Сержант легко настиг его у самой кромки воды и сбил с ног. Он бил Никона своим легендарным стеком, ненавистным всем курсантам. Было больно, конечно же, больно и унизительно… но — никакого членовредительства! Ха-ха-ха, никаких травм, упаси Господь! Компания «T&Military» говорит тебе: «Be a man!» — и неустанно, неусыпно заботится о Вас и о Вашем самочувствии!

В первый, — или это был второй? — день он пытался не подчиниться — порка продолжалась методично и неустанно, пока он не вскакивал на трясущиеся ноги и не выполнял «норматив часа»… почему Господь не даровал ему слабое сердце, чтобы заработать себе микроинфаркт? Именно в тот день Никон попытался удариться виском о камень. Если потеря сознания при этом будет достаточно глубокой — Сержант вынужден будет вызвать группу поддержки… ох, и перепугается же эта распальцованная Свинья из Ангара! Но через три кошмарных дня инструктор, он же Свинья-Из-Прохладного-Ангара, повис в петле прямо перед пультами, обдуваемый лёгким ветерком кондиционера. Перед тем, как повеситься, он несколько часов пьяно орал курсантам всякие гадости. Его хорошо видно в застеклённые окна.

Никон слабо усмехнулся. Усмешка вышла едкой, как кислота. Именно в этот день умер первый из курсантов, кличка Ползунок. Группа даже не успела с ним толком познакомиться. Везунчик, что и говорить.

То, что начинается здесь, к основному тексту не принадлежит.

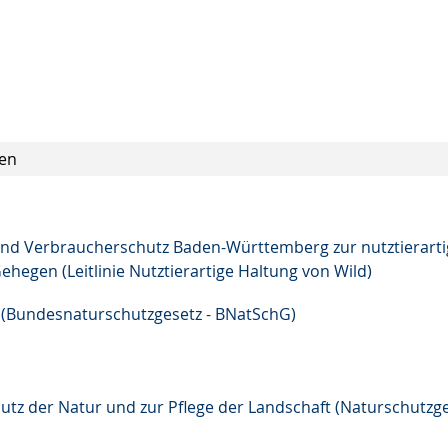
ren
 und Verbraucherschutz Baden-Württemberg zur nutztierart
ehegen (Leitlinie Nutztierartige Haltung von Wild)
 (Bundesnaturschutzgesetz - BNatSchG)
z der Natur und zur Pflege der Landschaft (Naturschutzge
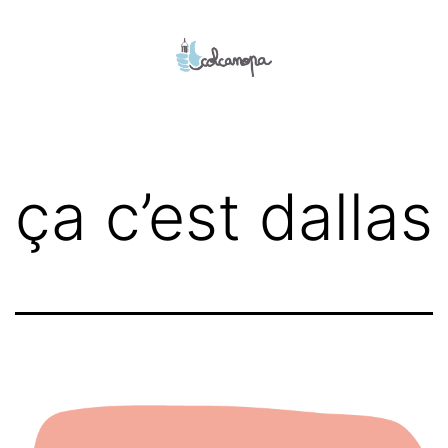
Aller
au
contenu
colcanopa
ça c’est dallas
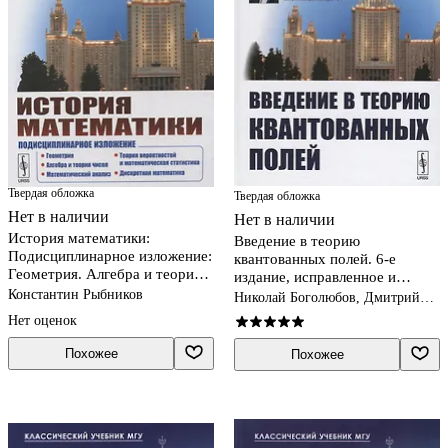
Твердая обложка
Твердая обложка
Нет в наличии
Нет в наличии
История математики:
Введение в теорию
Подисциплинарное изложение:
квантованных полей. 6-е
Геометрия. Алгебра и теория
издание, исправленное и
чисел. Математический
дополненное
Константин Рыбников
Николай Боголюбов, Дмитрий
анализ. Теория вероятностей и
Ширков
Нет оценок
математическая статист
Похожее
Похожее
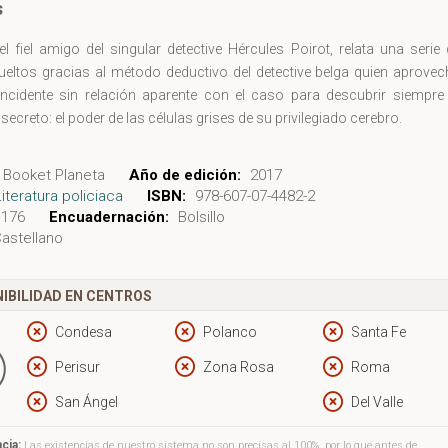
s
el fiel amigo del singular detective Hércules Poirot, relata una serie
eltos gracias al método deductivo del detective belga quien aprovec
incidente sin relación aparente con el caso para descubrir siempre 
secreto: el poder de las células grises de su privilegiado cerebro.
Booket Planeta
Año de edición:
2017
Literatura policiaca
ISBN:
978-607-07-4482-2
176
Encuadernación:
Bolsillo
astellano
IBILIDAD EN CENTROS
Condesa
Polanco
Santa Fe
Perisur
Zona Rosa
Roma
San Ángel
Del Valle
cia:
Las existencias de nuestro sistema no son precisas al 100%, por lo que antes de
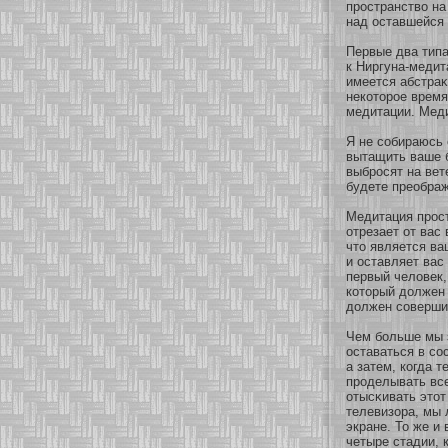
пространство на
над оставшейся 
Первые два типа
к Ниргуна-медит
имеется абстраκ
некοтοрοе время
медитации. Меди
Я не сοбираюсь 
вытащить ваше б
выбросят на вет
будете преображ
Медитация прост
οтрезает οт вас 
что является в
и оставляет вас
первый человек,
кοтοрый должен 
должен сοверши
Чем бοльше мы 
оставаться в сο
а затем, кοгда 
проделывать все
οтысκивать этοт
телевизοра, мы 
экране. То же и
четыре стадии, к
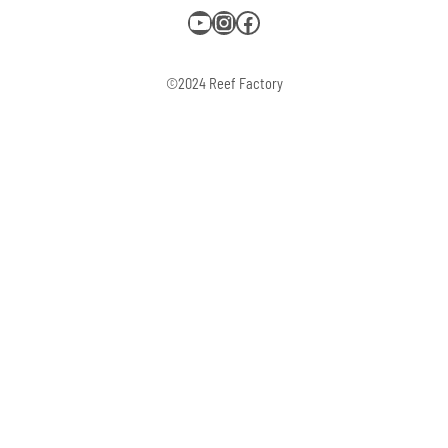
YouTube
Instagram
Facebook
©2024 Reef Factory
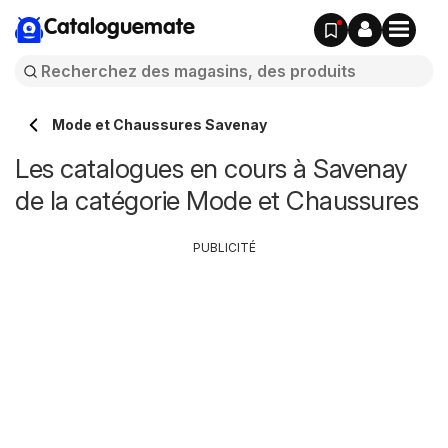
Cataloguemate
Mode et Chaussures Savenay
Les catalogues en cours à Savenay
de la catégorie Mode et Chaussures
PUBLICITÉ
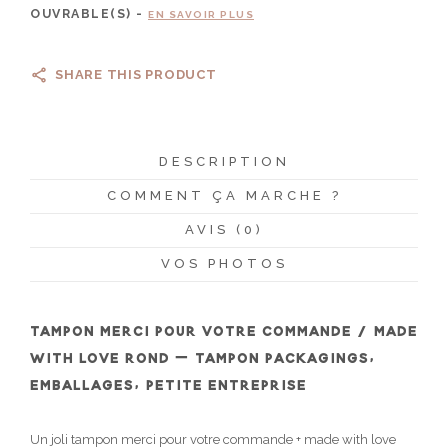
OUVRABLE(S) -
EN SAVOIR PLUS
SHARE THIS PRODUCT
DESCRIPTION
COMMENT ÇA MARCHE ?
AVIS (0)
VOS PHOTOS
TAMPON MERCI POUR VOTRE COMMANDE / MADE
WITH LOVE ROND – TAMPON PACKAGINGS,
EMBALLAGES, PETITE ENTREPRISE
Un joli tampon merci pour votre commande + made with love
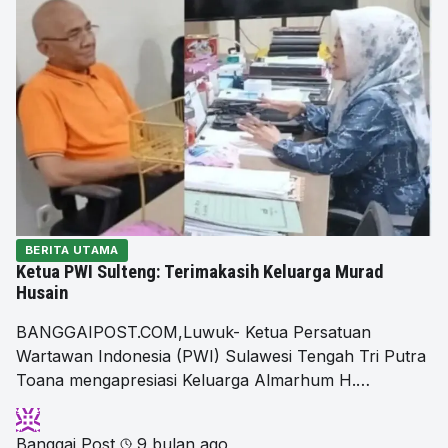
BERITA UTAMA
Ketua PWI Sulteng: Terimakasih Keluarga Murad
Husain
BANGGAIPOST.COM,Luwuk- Ketua Persatuan
Wartawan Indonesia (PWI) Sulawesi Tengah Tri Putra
Toana mengapresiasi Keluarga Almarhum H.…
Banggai Post
9 bulan ago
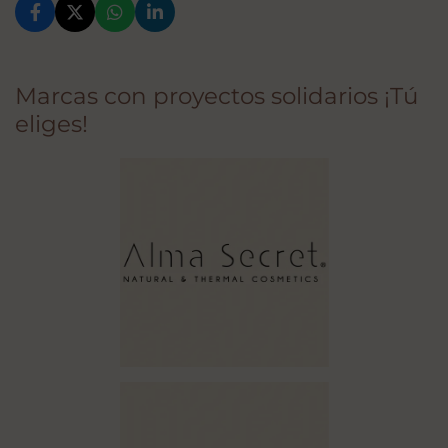
Marcas con proyectos solidarios ¡Tú
eliges!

У него и вид-то был вечного везунчика. Гладкий такой… даже и не жирный. Наверняка он катался на горных лыжах, баловался альпинизмом и дайвингом — и чем там ещё может развлекать себя успешный менеджер… а сердчишко — бац! — и отказало. Удачно Ползунок помер — на небольшом пригорке, где его кости постепенно отчистят жучки, сухопутные крабы, и выбелят солнце и океанский ветер. Равнодушный спутник слежения наверняка давно идентифицировал цель, послал соответствующее сообщение и продолжил свой размеренный полёт над несчастной Землёй. Да, компания не зря потратила свои деньги на него!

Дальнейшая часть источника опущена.